If you have yet to make the leap to a 4K display, spending a tremendous amount of money on an overpowered GPU may seem like an act of excessive decadence. While you’re saving cash for a new 4K monitor/panel, the $200 the 580 shaves off the price of the next tier of cards is very significant, and AMD’s budget option can easily cope with the tail of the 1080p era.
For the budget-conscious and anyone looking to ensure your PC is keeping pace with current-generation consoles, the 580 is a great solution. And its 8GBs of GDDR5 is generous in comparison to Nvidia’s similarly priced 1060 line, overhead that will be greatly appreciated as rendering demands continue to escalate.
The tip of the spear alongside the 2070 Super, the RTX 2060 Super is the cheapest way to prepare your rig for our ray tracing, DLSS enabled future.
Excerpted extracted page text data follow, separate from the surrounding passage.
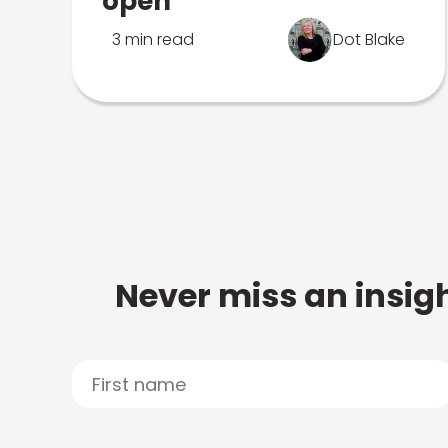
open
3 min read
Dot Blake
Never miss an insigh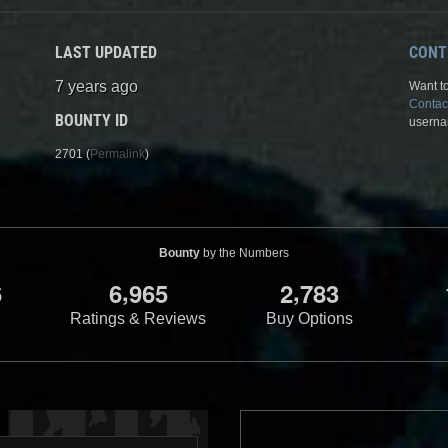
LAST UPDATED
CONT
7 years ago
Want to
Contac
BOUNTY ID
userna
2701 (
Permalink
)
Bounty
by the Numbers
,
,
6
6
9
6
5
2
7
8
3
Ratings & Reviews
Buy Options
As well as packing Nvidia's much touted new features, the 2060 Super outperforms the card it's meant to replace, the vanilla 2070. It gets you everything packed into the 2070 Super's stable, just slightly less of each, but if you're looking to grab a card to handle 1080p and 1440p gaming the 2060 is the least expensive way to get onboard the ray tracing bandwagon.
If you've already got a card in the GTX 1070 range, the jump to the 2060 Super might seem premature, especially around launch when they'll be hovering near full price. But if you're looking to step up from a 970 or lower card, the 2060 Super is your best bet for great performance that will, to some extent, future proof your setup for the inevitable proliferation of DXR and Vulkan RT.
With a dramatic, pro-wrestling-style last-second price cut just days before launch, AMD managed to slightly undercut Nvidia's new Super launch. By shaving $50 off the price tag, AMD can now confidently claim their card outperforms the RTX 2060 Super but retails for the same price.
Of course, what that kind of marketing jargon leaves out is that the RX 5700 XT lacks the RTX cards' ray tracing and Tensor cores. It's thus less well suited for games that employ ray tracing or DLSS, though in terms of pure horsepower, it jumps ahead of the 2060 Super by around 5-10%. It's also very power efficient as a result of AMD's 7nm process and the shiny new RDNA architecture. The RX 5700 XT also supports AMD's Radeon Image Sharpening, which AMD claims will sharpen graphics with almost no performance impact in games that support it. While at the moment it's more gimmick than feature, if it's adopted more broadly it could be a way for AMD to mitigate the lack of built-in RT and DLSS support on its parts.
Before anything awesome and new comes along maybe later this year to displace it, the 2080Ti is still the fastest graphics card going - and thus the best graphics card going in some eyes, if we are measuring things by sheer power and numbers. Basically, if you were an alien landing on earth and wanted to best CPU for gaming, as objectively speaking as possible, the 2080Ti would be the recommendation you'd get. And we all know it.
If you want to run your games at 4K and on as high settings as possible and with ray-tracing - though it will struggle a little, to display literally every single bell and whistle at that resolution, then this is it. The most powerful graphics card going. However, and with little surprise, it's seriously hard to recommend hard to friends or readers given you can build quite a competent gaming PC that'll give you years of enjoyment for the cost of this one component. If you have literally no budget problems or concerns, then this is it, otherwise, go for something that's above on this list.